Blatter and Ronaldo were brought together by coinciding self-interest. As the importance of international football is increasingly besieged by the swelling power of Europe’s wealthiest clubs, the leader of the global governing body seldom neglects an opportunity to inflict embarrassment, or worse, on those he sees as menacing his status. There might be more sympathy for his resistance to the rampant growth of club influence, and especially to the hubristic presumptuousness of the Premier League, if his presidency weren’t so difficult to associate with integrity, and his insatiable urge to spout propaganda didn’t produce quite as many indefensible utterances. He shouldn’t draw comfort from the endorsement of Ronaldo, whose justification for considering himself a slave is the reluctance of Manchester United to let him walk out on a freely entered contract that is reported to pay him £120,000 per week and is still four years from expiry.
Gratitude for the brilliance with which Ronaldo has enriched English football has been inexorably eroded by the preening vanity and scorn for all who embraced and nurtured him at Old Trafford that have marked his determined efforts to decamp to Real Madrid. He is at present on crutches as the result of ankle surgery but is still doing a bit of metaphorical foot-stamping in a tiresome impersonation of a playground tantrum. Even among the staunchest United supporters – the tens of thousands who were thrilled to the point of worship by the dazzling skills and torrent of goals that contributed so spectacularly to their team’s recent triumphs – his protracted and intolerably boring courtship dance with Ramon Calderon, the Spanish champions’ president, has created substantial pockets of resentful disillusionment. Many fans have naturally concluded that, after all the dismissive declarations he has made, he could never again be fully committed to their cause and in their bitterness they are ready to envisage a Manchester landscape without the twin towers of his talent and his selfishness. They wouldn’t weep if Sir Alex Ferguson eventually had to measure Ronaldo’s value in money.

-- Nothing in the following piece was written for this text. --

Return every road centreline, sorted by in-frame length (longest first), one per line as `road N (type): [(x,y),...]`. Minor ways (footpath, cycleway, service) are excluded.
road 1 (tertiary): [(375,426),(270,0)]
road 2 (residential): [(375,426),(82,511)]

United’s problem is, of course, merely the most widely discussed case in an epidemic of threatened departures afflicting the top clubs in the Premier League. Suddenly, for this country’s football public, the uplifting experience of Euro 2008 has been supplanted by a familiarly dispiriting swirl of player agitation providing the usual evidence of greed and blinkered, self-serving attitudes. Emmanuel Adebayor and Alexan-der Hleb are sourly intent on leaving Arsenal and Frank Lampard, notwithstanding his relentless badge-kissing affirmations of loyalty to Chelsea, is convinced that at 30 he is entitled to feel insulted by the offer of a four-year contract at £140,000 a week. His failure to secure a five-year deal at his nominated figure is seemingly pushing him towards a reunion with his persistent eulogiser, Jose Mourinho, at Internazionale in Milan. Haggling over details of monstrous earning packages has never endeared footballers to the citizen-ry and these are hardly times to encourage extra tolerance of such a provocative disconnection from everyday realities. But at least Lampard was in no danger of identifying with the rantings of Sepp Blatter.
It took a player as captivated by himself as Ronaldo to do that. But there are plenty of others with a penchant for recognising only what suits them in a contract, for persuading themselves that, when richer pickings are available elsewhere, a sense of obligation is for simpletons and formal agreements are there to be broken. Now the egregious Blatter (who not long ago was demanding respect for player-club contracts) has contrived to give such anarchy his stamp of approval. Fortunately his reputation for buffoonery invalidated his comments as soon they were delivered but they were grossly offensive nevertheless.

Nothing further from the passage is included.